Assess the local conditions
Conditions vary all round the coast; the climate can be very mild in parts of coastal West Sussex and the Isle of Wight, Cornwall and southern Ireland and the west of Scotland where the Gulf Stream stops temperatures falling too low, allowing relatively exotic plants to grow. However, some parts of the coast (eg Lancashire) are notoriously exposed, cold and windy, so only the most rugged plants will survive. Visit local gardens to see what grows well and how owners cope with conditions – or not – and learn from other people’s mistakes.
A seaside design
Don’t try to create a normal garden – conventional lawns, annuals, roses and perennials don’t do well in seaside conditions and neither do fruit and veg. Instead, make the most of the unique features of a coastal landscape and incorporate them into your plot, to create a garden that sits well in its setting and won’t make much work.

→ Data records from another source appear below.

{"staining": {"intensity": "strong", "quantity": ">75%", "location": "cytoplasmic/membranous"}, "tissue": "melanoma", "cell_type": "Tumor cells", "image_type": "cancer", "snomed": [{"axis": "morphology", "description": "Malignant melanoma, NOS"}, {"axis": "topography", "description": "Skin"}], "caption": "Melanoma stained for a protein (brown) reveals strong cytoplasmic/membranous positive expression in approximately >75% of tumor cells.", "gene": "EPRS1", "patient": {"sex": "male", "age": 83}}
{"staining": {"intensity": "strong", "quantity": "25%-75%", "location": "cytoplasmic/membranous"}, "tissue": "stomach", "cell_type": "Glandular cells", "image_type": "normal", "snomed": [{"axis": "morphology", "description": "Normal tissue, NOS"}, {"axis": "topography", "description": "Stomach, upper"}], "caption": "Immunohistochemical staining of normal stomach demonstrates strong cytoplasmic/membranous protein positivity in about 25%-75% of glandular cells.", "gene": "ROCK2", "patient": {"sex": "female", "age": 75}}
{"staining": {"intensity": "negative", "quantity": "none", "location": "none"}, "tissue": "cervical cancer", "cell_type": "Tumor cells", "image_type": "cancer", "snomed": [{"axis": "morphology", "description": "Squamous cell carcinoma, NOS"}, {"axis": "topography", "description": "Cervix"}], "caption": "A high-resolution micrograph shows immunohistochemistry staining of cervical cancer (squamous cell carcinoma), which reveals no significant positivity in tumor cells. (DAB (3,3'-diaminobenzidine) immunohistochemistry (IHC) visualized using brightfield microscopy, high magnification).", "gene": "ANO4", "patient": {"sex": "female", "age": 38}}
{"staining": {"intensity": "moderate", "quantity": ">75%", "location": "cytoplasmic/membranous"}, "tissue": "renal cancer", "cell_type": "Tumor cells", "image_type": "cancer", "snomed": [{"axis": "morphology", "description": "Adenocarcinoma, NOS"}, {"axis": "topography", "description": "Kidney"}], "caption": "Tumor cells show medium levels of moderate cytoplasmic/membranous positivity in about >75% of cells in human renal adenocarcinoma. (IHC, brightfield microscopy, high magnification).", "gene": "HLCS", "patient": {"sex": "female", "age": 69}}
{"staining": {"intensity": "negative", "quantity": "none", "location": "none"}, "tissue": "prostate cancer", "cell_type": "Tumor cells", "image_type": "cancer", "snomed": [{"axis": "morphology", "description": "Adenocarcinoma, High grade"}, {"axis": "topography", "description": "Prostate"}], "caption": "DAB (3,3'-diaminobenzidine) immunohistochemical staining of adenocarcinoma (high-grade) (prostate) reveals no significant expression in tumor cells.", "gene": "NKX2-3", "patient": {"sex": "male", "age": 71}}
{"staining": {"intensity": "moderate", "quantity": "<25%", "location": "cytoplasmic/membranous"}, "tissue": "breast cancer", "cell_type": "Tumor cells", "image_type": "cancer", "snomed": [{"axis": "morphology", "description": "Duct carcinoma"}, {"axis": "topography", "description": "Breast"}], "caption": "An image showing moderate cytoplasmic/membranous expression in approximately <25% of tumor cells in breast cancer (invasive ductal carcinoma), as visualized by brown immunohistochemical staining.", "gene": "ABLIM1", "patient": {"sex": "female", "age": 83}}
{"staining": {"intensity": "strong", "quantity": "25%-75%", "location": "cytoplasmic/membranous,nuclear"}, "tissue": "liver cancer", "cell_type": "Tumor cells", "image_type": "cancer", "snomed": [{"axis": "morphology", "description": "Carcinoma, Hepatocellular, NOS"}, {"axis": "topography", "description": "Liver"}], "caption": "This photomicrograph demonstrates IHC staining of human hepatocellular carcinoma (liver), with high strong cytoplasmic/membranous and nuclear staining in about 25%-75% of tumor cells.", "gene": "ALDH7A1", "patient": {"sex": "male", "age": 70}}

Use typical seaside props such as rope and other nautical pieces; driftwood, flotsam and jetsam found on the beach, plus sand, shingle and smooth pebbles (which you absolutely must not take from the beach but buy from builders’ merchants – and use horticultural sand, not building sand).
Source seaside-proof plants from local garden centres and group them in threes to look natural. Go for either a natural, seaside-landscape style or a contemporary garden based on seaside features.
Make an outer boundary that withstands wind and filters out sand and salt. A hedge of Cupressus macrocarpa or Escallonia macrantha is effective. To enjoy sea views, cut out occasional “portholes” or interrupt sections of hedge with groups of tamarisk or black pine (Pinus nigra maritima) with bare trunks so you can see under the canopy of leaves.
For a more open outlook, make an irregular Robinson Crusoe-style “fence” from broken bits of driftwood along the rear of the garden with hedges pruned to look as if they are naturally sculpted by the wind along the sides for privacy and shelter.
Make a sheltered area for sunbathing and meals outdoors; use toughened glass screens to protect you from the wind, so you enjoy the suntrap effect. Or turn a summerhouse or a shed into a beach hut by adding a small porch and some decking; put shingles on the roof and shutters on windows.
Avoid a lawn in favour of sand, shingle and drifts of pebbles interrupted by patches of low-ground covering and seaside-proof plants, with nautical ornaments, such as a length of jetty or breakwater, a wicker lobster pot or a coiled anchor chain.